Minha mãe ia responder-me asperamente quando a criada voltou afogueada de notícias: - Ai minha senhora, lá na mercearia estava um ror de gente (Vêem? - triunfou minha mãe para meu pai) e diz que houve uma revolução e que já acabou mas não se sabe se acabou ou não porque pode rebentar outra coisa e que foram uns navios da guerra (- De guerra - emendou minha mãe) que desataram aos tiros e mataram os oficiais todos e depois foram ao fundo porque o governo mandou que fossem metidos ao fundo e os fortes foi que os meteram ao fundo e agora não se sabe mais nada e parece que está tudo quieto. Minha senhora, as batatas subiram, e o bacalhau e o arroz também, e o senhor Joaquim(era o dono da mercearia) diz que podem faltar e por isso é mais caro.
- Estamos como dantes - comentou minha mãe - sempre que lhe cheirava a revolução esse homem subia o preço de tudo.

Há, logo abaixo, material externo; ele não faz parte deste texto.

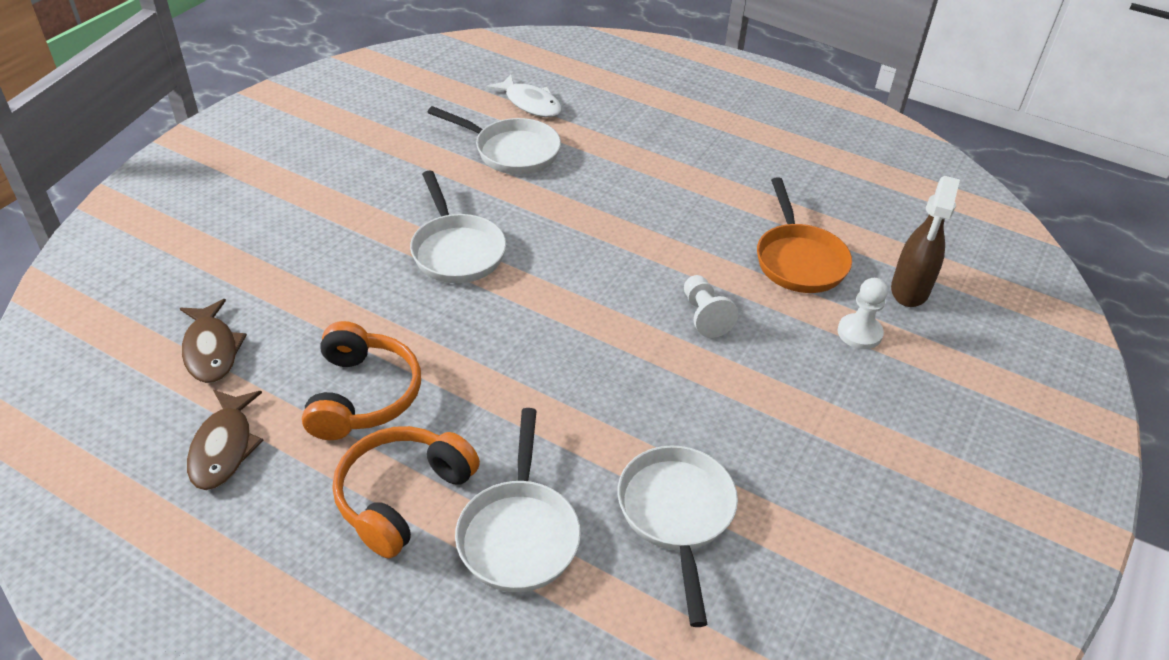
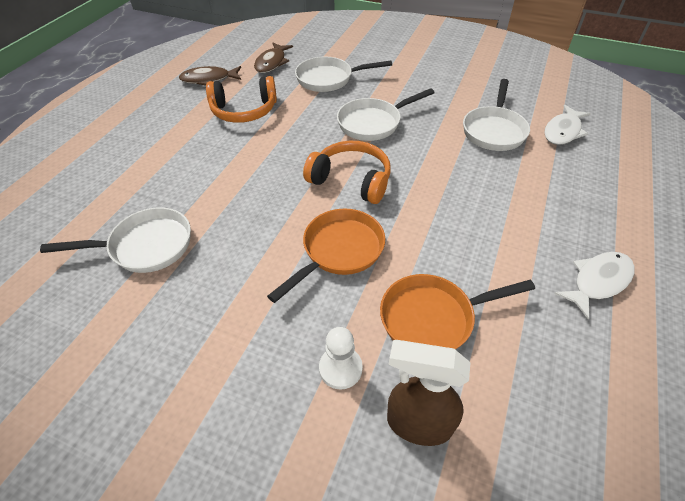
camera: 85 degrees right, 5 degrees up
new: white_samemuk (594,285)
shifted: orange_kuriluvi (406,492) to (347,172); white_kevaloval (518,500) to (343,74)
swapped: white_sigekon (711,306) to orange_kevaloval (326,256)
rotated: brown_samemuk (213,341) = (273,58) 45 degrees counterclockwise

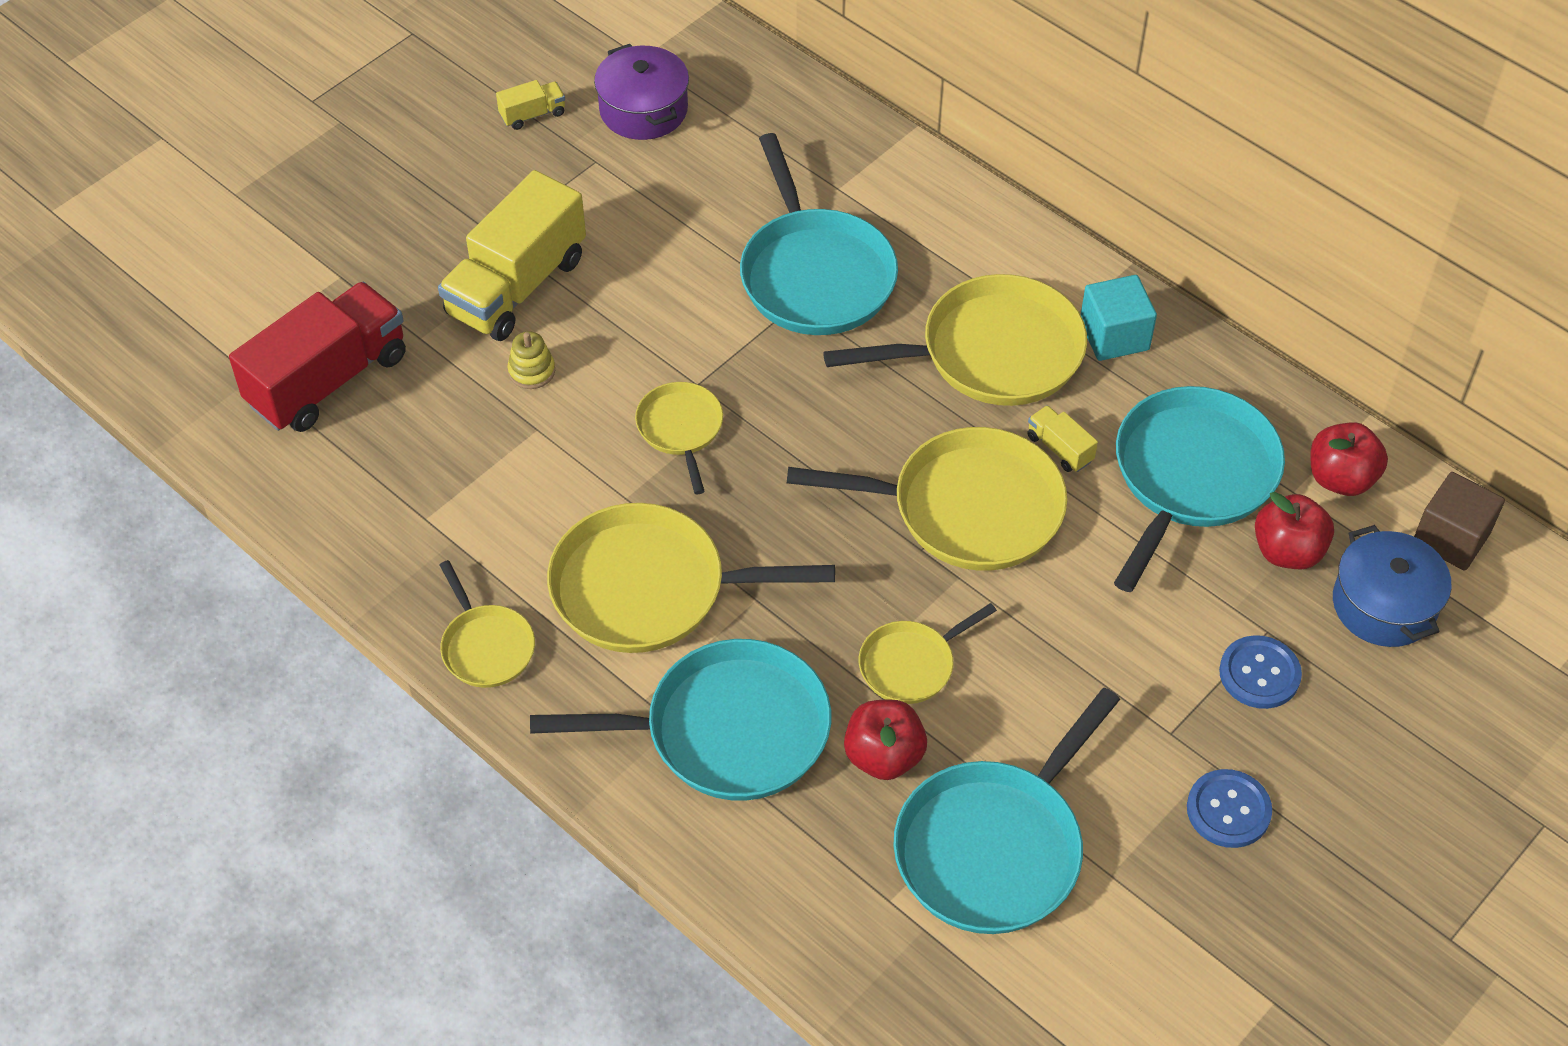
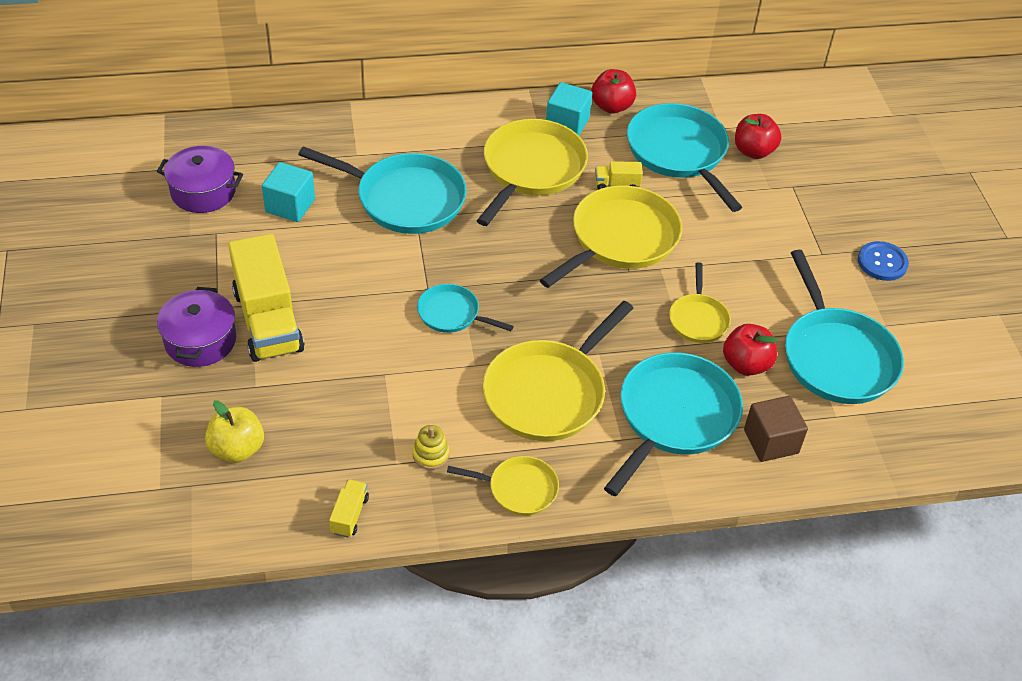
camera: 55 degrees left, 5 degrees down
gone: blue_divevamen (1260,672); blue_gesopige (1392,586)
new: purple_gesopige (196,327); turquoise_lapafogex (288,192)
shifted: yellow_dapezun (530,105) to (349,508); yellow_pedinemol (531,360) to (431,447); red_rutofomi (1349,459) to (613,91); brown_lapafogex (1459,521) to (776,429)
swapped: red_dapezun (317,357) to yellow_rutofomi (234,431)
repainted: yellow_kevaloval (679,438) to turquoise_kevaloval (465,308)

É mau sinal.
- Vou mas é para o escritório, que já estou atrasado - disse o meu pai.
- Não, não vais,que eu não quero ficar sozinha numa inquietação destas.
- O rapaz está aí.
- Quando é que ele parou em casa alguma vez? Assim que estiver arranjado, sai-me pela porta fora, que não há quem o agarre.
- Bem, até logo. Depois eu telefono - e foi saindo com minha mãe a clamar no patamar da escada: uma falta de juizo e de prudência, e ela abandonada à sua aflição.
Fechada a porta, minha mãe voltou-se para mim: - Tu tens alguma coisa que ver com isto? - e a criada fitava-me com ar pasmado.(...)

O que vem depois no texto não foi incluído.